Dragging in a deep breath, I hold it and count. I only get to three before I need to blow it out. “Yeah. They apparently are and after the words I just had with the camp coordinator I probably am too.”
“What happened?”
“To be honest, I’m not really sure. She called them disrespectful and rude?—”
“Cassidy and Crystal?” Her eyes and mouth are open.
“Yeah.” I shake my head. “I can’t see it either. They’ve never been rude or disrespectful a day in their lives.”
“And you?”
“Oh, I was probably disrespectful. Rude too. Definitely angry enough to see red and want to run the woman over with Mom’s car.”
“Sounds like your actions might have been justified. Let’s go inside. Order pizza or something and get to the bottom of what happened. We can determine if you overreacted or if the coordinator was out of line.”
“Mrs. Bertram.”
“Who?”
“The coordinator. Apparently, her name is Mrs. Bertram.”
“Sounds like the headmistress of one of the horrible boarding schools my grandfather sent me to after my parents died.”
I’m a few steps into the house before her words register. Spinning around, I have to grab her shoulders to stop her from plowing into me. “You went to boarding school?”
“Yes. Three different ones from fifteen to eighteen.”
“After your parents died?”
She nods. “They were killed in a boating accident. My grandfather wanted nothing to do with raising a girl. If I’d been a boy, things might have been different.”
“Sounds like a story.”
“Maybe I’ll tell you one day.”
The smirk she gives me shouldn’t lighten my mood, but it does. And if I’m honest, just being around the woman lightens my mood.
I think we’re becoming friends. I know she’s my closest acquaintance right now.
Despite what she’ll be if I decide to sign with the Rogues, I want to continue to develop our friendship.

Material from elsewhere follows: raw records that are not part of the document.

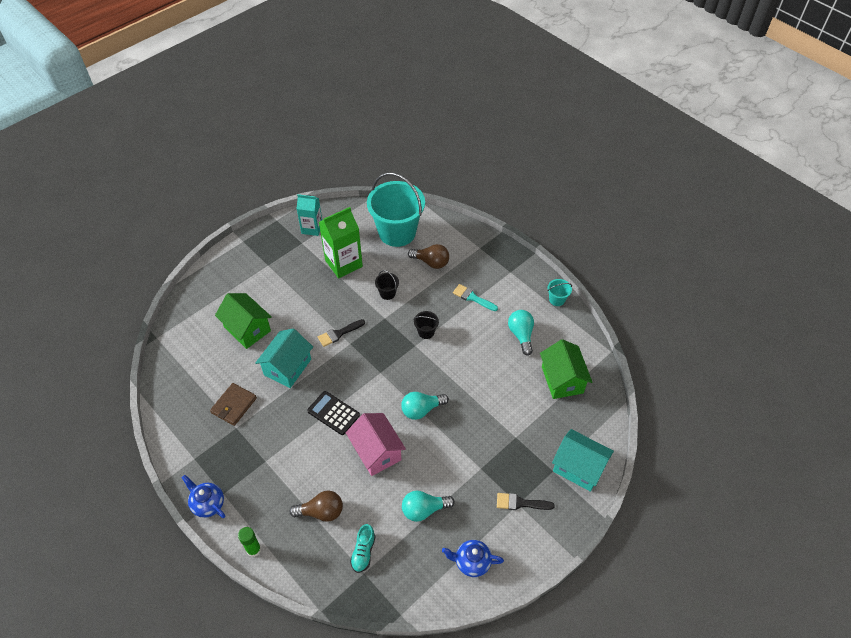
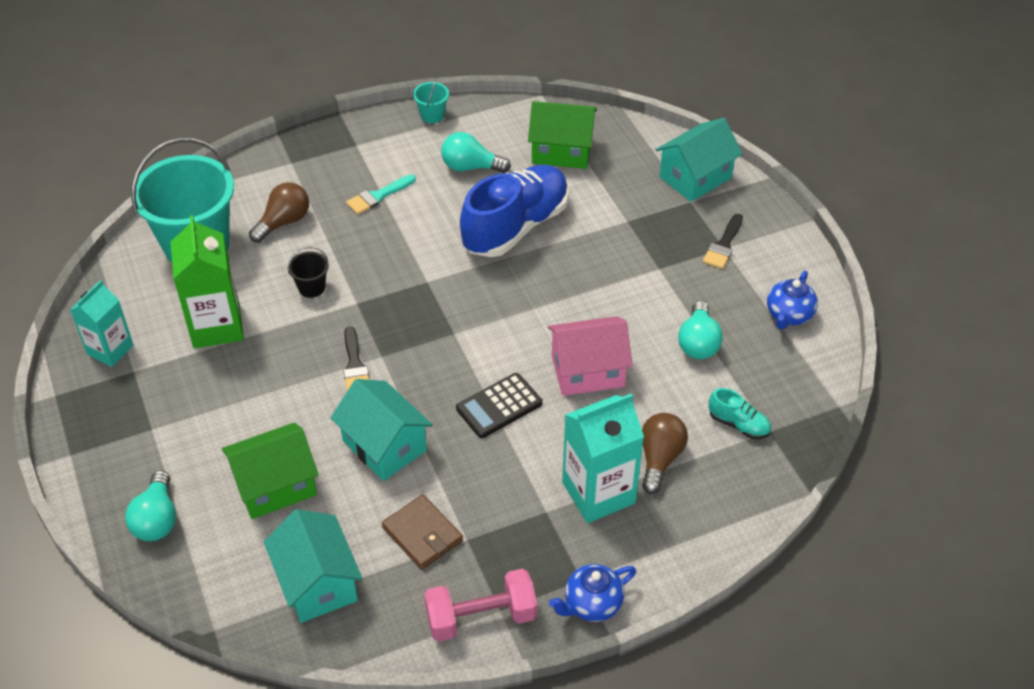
camera: 70 degrees left, 5 degrees down
(187, 451) = (481, 617): none -> pink dumbbell
(192, 369) = (317, 583): none -> turquoise house
(254, 549) = (692, 556): green glue stick -> none
(286, 485) = (598, 493): none -> turquoise carton
(421, 409) = (541, 303): turquoise light bulb -> turquoise light bulb (157, 519)
(426, 332) = (410, 263): black bucket -> none
(480, 376) = (516, 227): none -> blue shoe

Her presence makes me feel comfortable, capable, when in the last few months, I’ve felt anything but.
“Promise me no matter what happens we’ll stay friends.” The words are out before I think them but as they echo in my head, I know I mean them. “If we move in with you, if we do what you suggested to make sure the girls are looked after, I don’t want me working for you to cause that to fall apart.”
“I can’t promise we won’t have problems. If you sign with the Rogues, I’ll be your boss and that could, probably will, cause friction between us, but I promise you that relationship or any you and I have, will not affect my relationship with the girls. Even if none of what we’ve talked about happens, I want to stay in their lives. Help make sure they get everything they, and your parents, wished for.”
Her words are almost like a vow, and I know she means them; they aren’t empty promises from someone wanting something from me. “Okay. I have to talk to the girls, but after this afternoon I think a move might be the best thing for all of us.”
She doesn’t gloat. Simply offers a nod then tips her head toward the kitchen. “Let’s get something organized for dinner and sit down with the girls. Find out what happened today, what to do about it. Then we can talk about everything else.”
“I’m ready to sign.”
Her gaze locks on mine. I can see the excitement and the fear and wonder what evokes the second. I don’t get a chance to ask though.
With another nod, she says, “Let’s sort out today’s problem before we make more for us to work on.”
I know what she says is smart. One step at a time is the way I’ve been doing things since Dad was killed. Except now that I’ve made the decision to enter the NHL, I want to make everything needed for that to happen a priority.
Only I can’t.
I still haven’t talked to my sisters about the Rogues’ offer, and we have to deal with what happened at camp. And I definitely want to follow through on my threat to report Mrs. Bertram to whoever runs the camp.
Trailing after Natalie, my mind is a whirl of all the things I need to do, all the decisions I need to make.
It’s overwhelming but also exciting.
This could be—no, it is —the start of our new lives. It might not be what any of us predicted but with Natalie there with us, I think we can find a way to rise from the ashes of our parents’ deaths.